Accordion to a recent survey, inserting musical instruments into sentences largely goes unnoticed.
When you order 20 bananas and end up with 20 *bunches*…
*sees melted chocolate swirling in tv ad*
ooooh yeah
*raisins fall into the chocolate in slo mo*
nooooo
*punches hole in wall*
Someone hugged me at the office Christmas party and now they know my safe word.
My son just handed me a note with 9 numbers on it and asked me to call his friend. I told him a phone number is 10 digits so this will not work.
Him: Ok, just add a 4 somewhere.
I hate when I drop my pen on the floor and it’s slightly out of reach so I leave it there forever.
Me: Excel, could you copy paste values pls
Excel: (smoking cigarette and eating Doritos) yeah I can do it but it’s gonna take like 10 minutes
Me: why
Excel: (eating three chips at once) because I don’t like you
My husband just said “Do I look stupid to you?” Is this a trick question because it really feels like a trick question.
Her: My name is Katherine but you can call me Bunnie!
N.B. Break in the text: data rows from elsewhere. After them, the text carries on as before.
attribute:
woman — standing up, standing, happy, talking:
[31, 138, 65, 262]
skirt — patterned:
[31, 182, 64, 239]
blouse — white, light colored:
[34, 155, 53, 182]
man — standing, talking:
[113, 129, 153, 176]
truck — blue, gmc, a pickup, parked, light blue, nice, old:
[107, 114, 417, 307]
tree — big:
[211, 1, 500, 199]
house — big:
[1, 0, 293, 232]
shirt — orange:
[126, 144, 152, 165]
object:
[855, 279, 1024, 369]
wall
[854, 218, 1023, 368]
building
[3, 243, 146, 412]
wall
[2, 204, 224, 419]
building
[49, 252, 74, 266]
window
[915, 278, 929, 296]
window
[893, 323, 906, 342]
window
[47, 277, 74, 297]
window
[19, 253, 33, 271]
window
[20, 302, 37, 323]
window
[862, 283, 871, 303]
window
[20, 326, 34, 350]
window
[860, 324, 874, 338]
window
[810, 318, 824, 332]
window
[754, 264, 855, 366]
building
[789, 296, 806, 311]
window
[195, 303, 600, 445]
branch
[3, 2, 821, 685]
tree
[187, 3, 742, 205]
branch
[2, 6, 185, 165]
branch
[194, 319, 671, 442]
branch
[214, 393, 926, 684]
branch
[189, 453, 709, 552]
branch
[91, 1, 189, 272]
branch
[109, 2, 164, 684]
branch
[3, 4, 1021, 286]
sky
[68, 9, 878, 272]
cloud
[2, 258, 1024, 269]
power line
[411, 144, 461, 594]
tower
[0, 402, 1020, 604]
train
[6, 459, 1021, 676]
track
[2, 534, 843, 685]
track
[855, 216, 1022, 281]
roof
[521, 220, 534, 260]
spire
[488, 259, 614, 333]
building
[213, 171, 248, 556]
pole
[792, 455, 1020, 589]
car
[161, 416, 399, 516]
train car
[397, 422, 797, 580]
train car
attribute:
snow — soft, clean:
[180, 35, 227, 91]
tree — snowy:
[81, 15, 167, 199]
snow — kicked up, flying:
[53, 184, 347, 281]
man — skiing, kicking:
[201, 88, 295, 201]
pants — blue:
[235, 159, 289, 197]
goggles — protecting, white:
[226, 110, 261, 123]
Me: No, Katherine. I don’t believe I can.
There’s been a whole lot of office Romance since I became self employed…
Hit my coworker with “you’re a lucky man” after I saw a picture of his wife just to let him know that I want to sleep with her
When libraries troll their patrons.
Do you think, in a pinch, Jim Henson ever used Kermit as an oven mitt?
First woman that gave birth to twins was prolly like “????????”